This is where my perspective differs from much of the personal growth world.
We’re often taught that healing means transforming ourselves into something better.
Become more confident.
Become more successful.
Become more spiritual.
Become more healed.
The message is subtle, but it often sounds like:
“You are not enough as you are. You need to become something else.”
I don’t believe that’s true.
I believe many of us spend years trying to transform ourselves without ever asking what we’re transforming away from.
Before we can consciously choose who we want to become, we have to understand who we’ve been taught to be.
We have to examine the beliefs we’ve inherited, the roles we’ve adopted, the expectations we’ve carried, and the survival strategies we’ve developed along the way.
Otherwise, transformation can become another form of self-rejection.
Another attempt to leave parts of ourselves behind.
Another effort to earn our worth.
Reclamation asks us to pause before we race toward the next version of ourselves.
It asks:
What belongs to me?
What doesn’t?
What have I been carrying that was never mine?
What parts of myself have been buried beneath conditioning, fear, shame, obligation, or expectation?

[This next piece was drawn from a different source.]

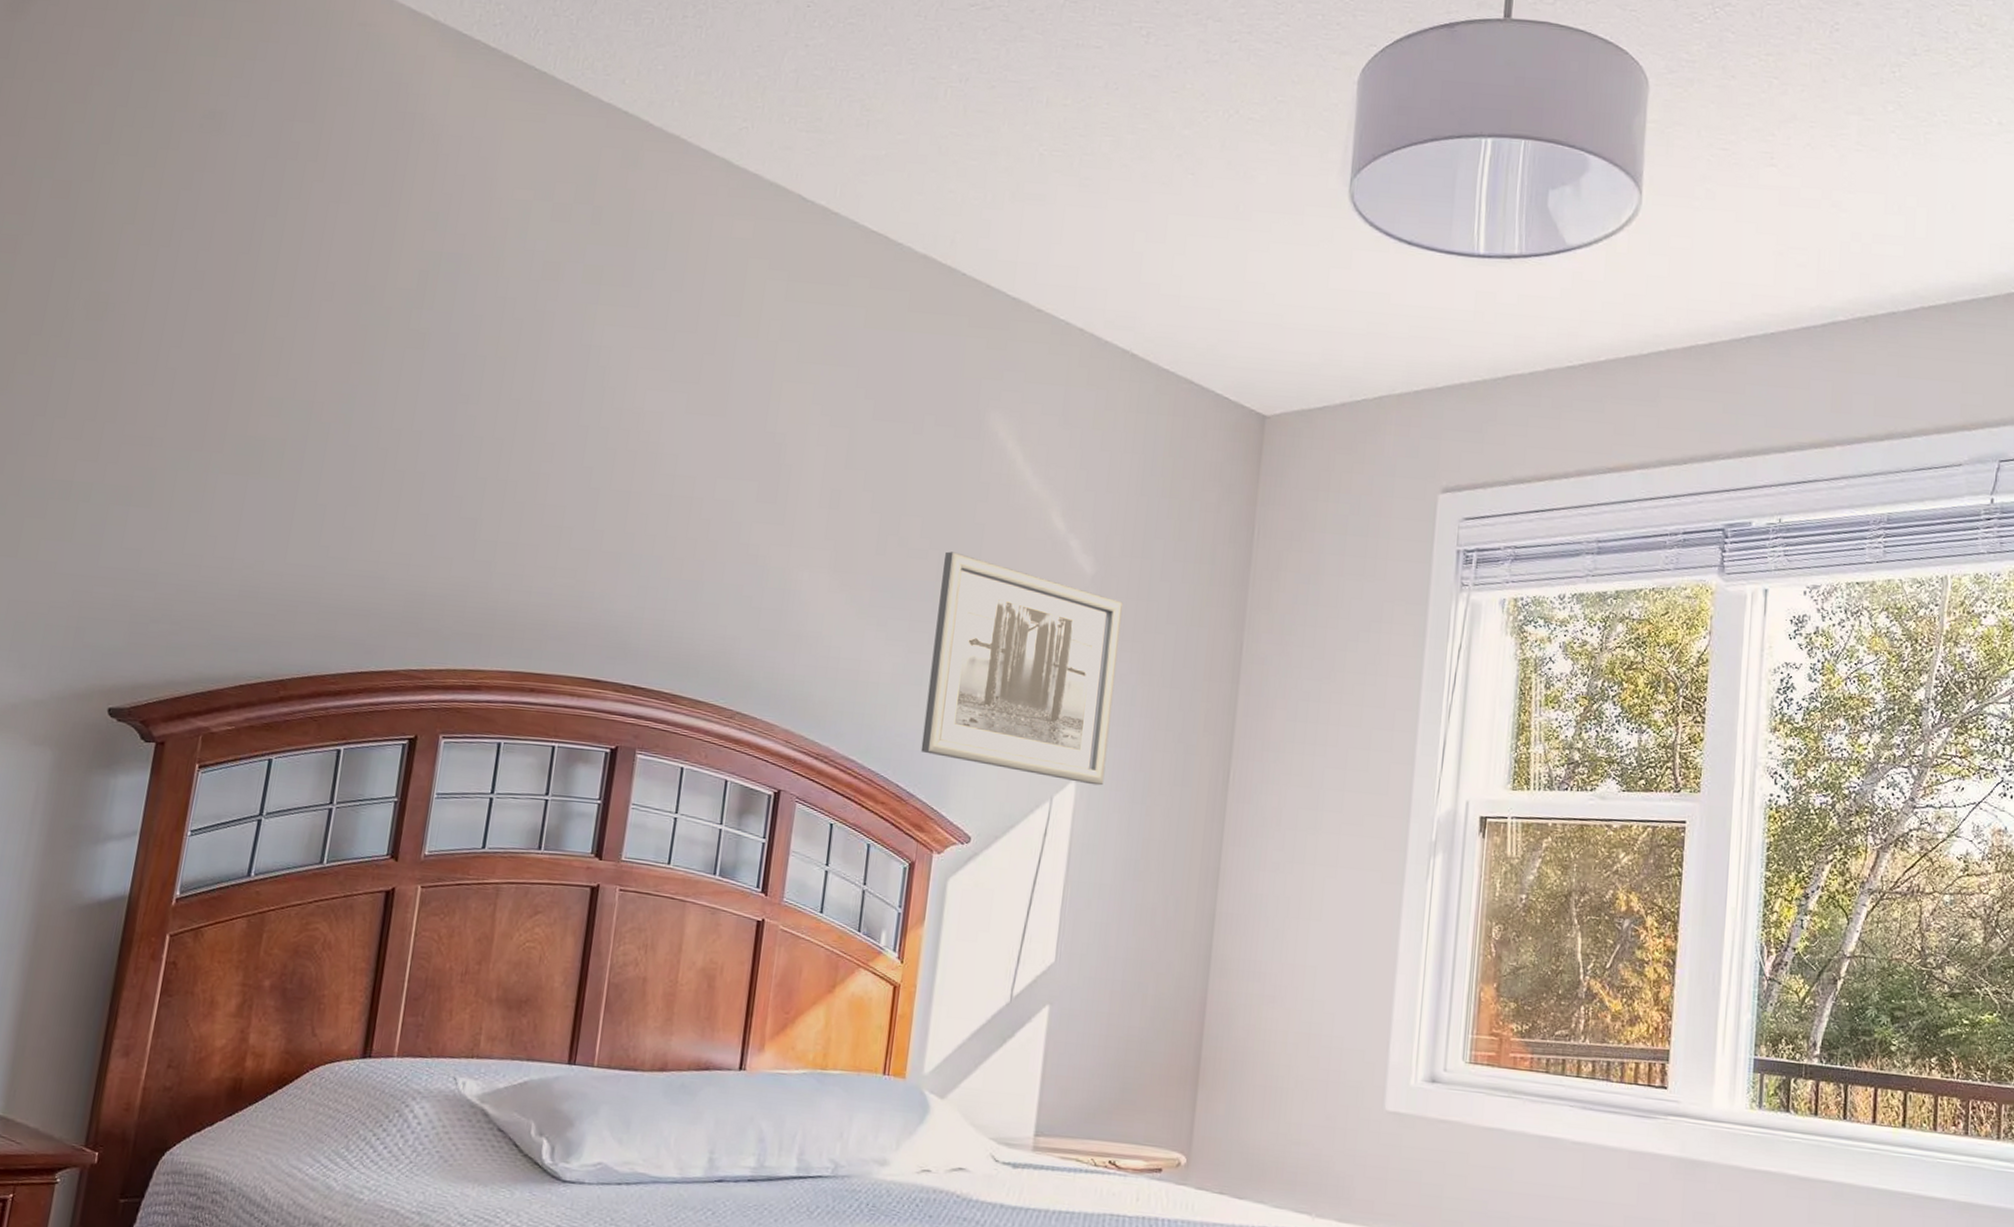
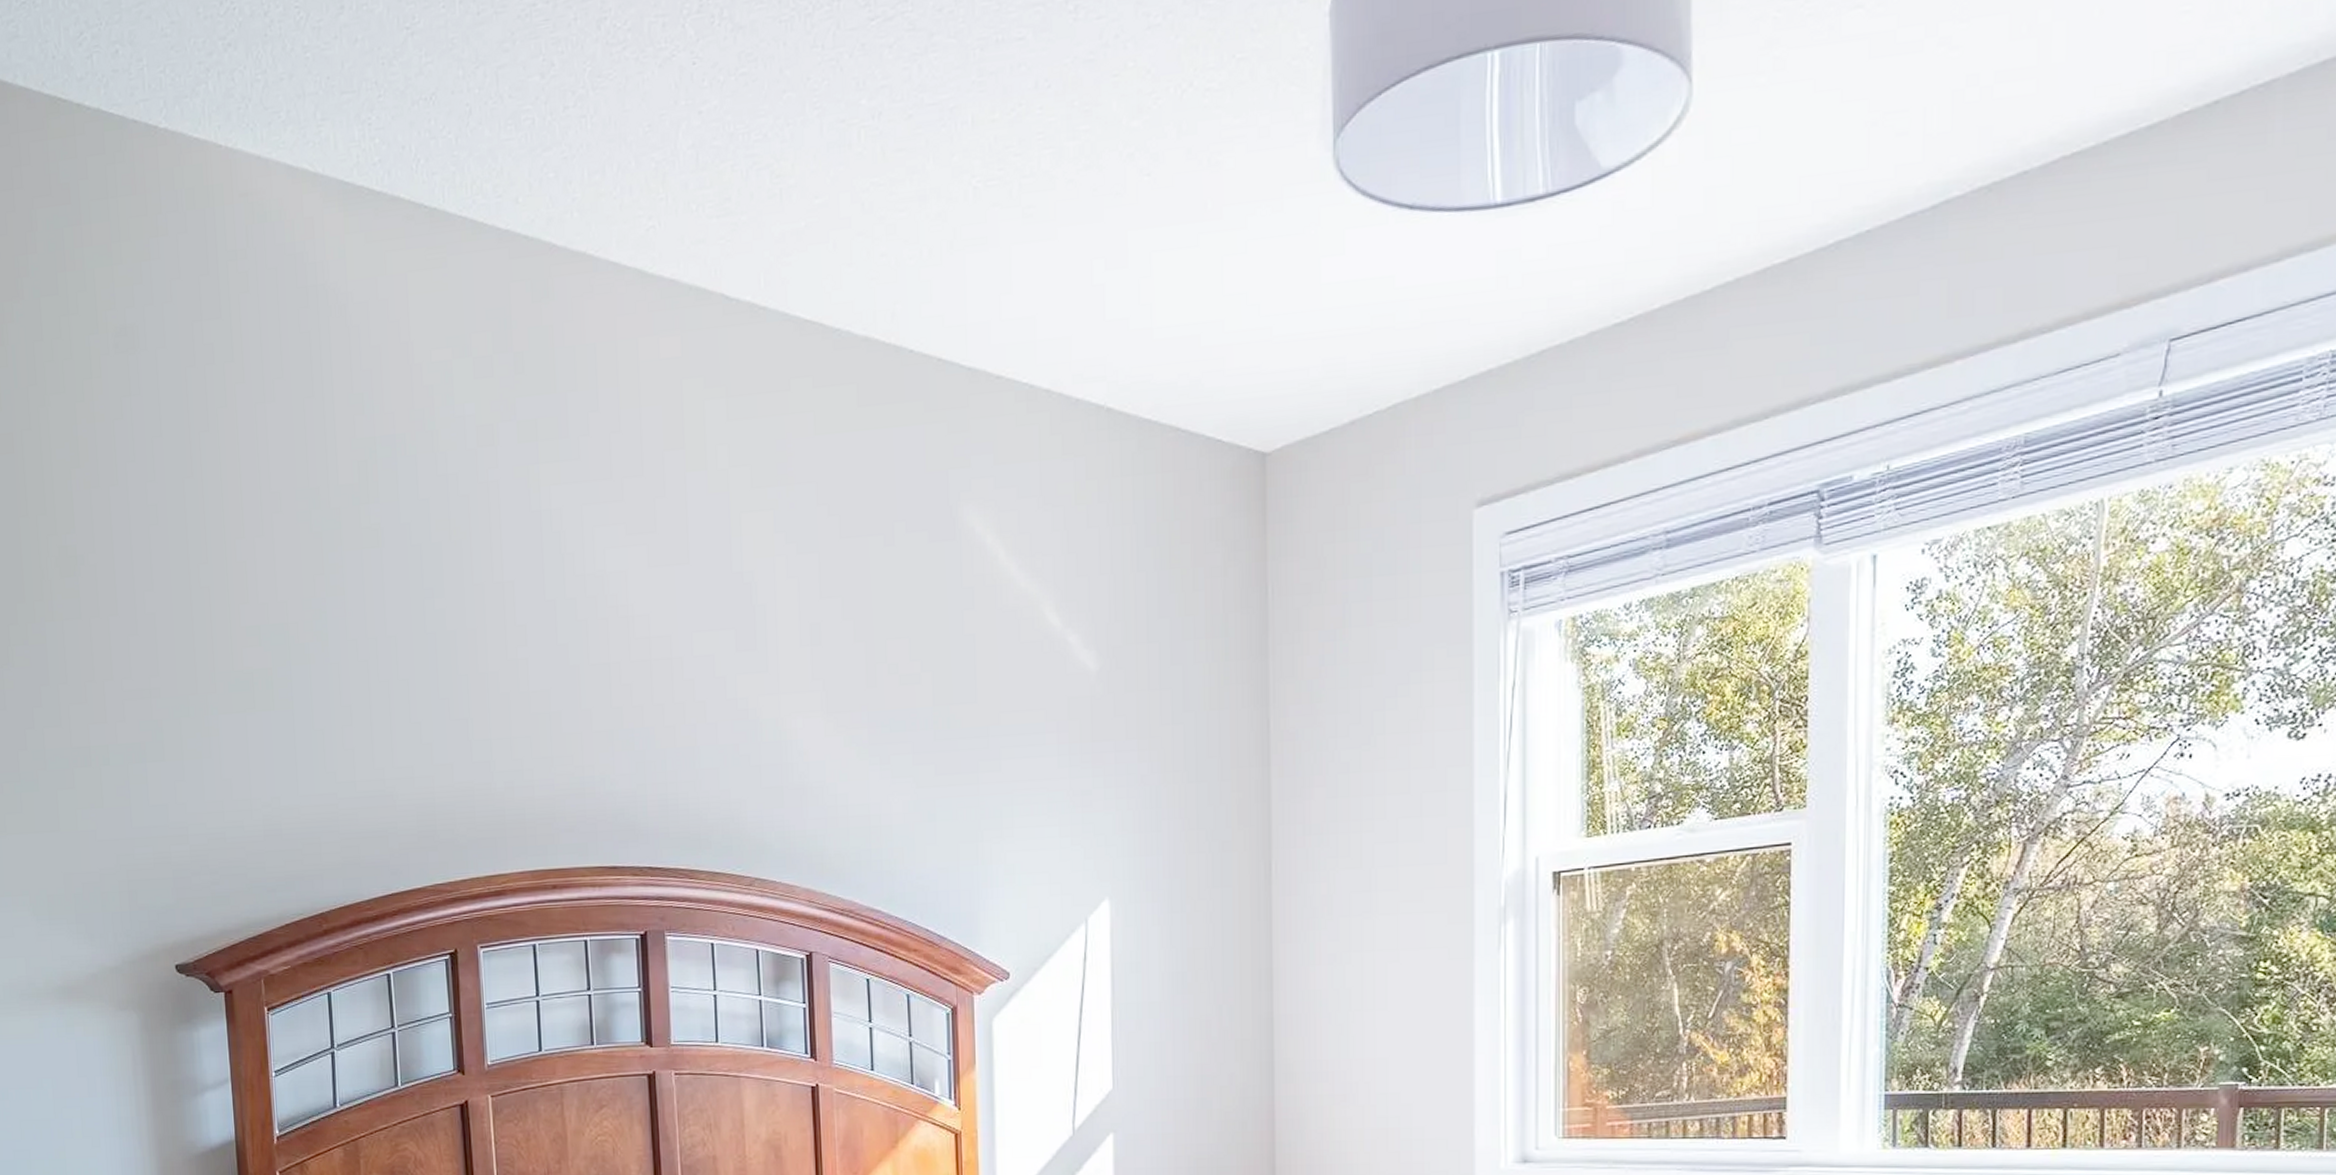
wall art: present [920,551,1124,786] -> none [939,670,1139,900]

Only after we begin answering those questions can transformation become truly meaningful.
Because now we’re building from truth instead of adaptation.
We’re creating change from self-awareness instead of self-rejection.
We’re moving forward without abandoning ourselves in the process.
In my work, reclamation isn’t the destination.
It’s the starting point.
It’s the foundation beneath every lasting transformation.
Because before you become more of who you are, you first have to remember who you were.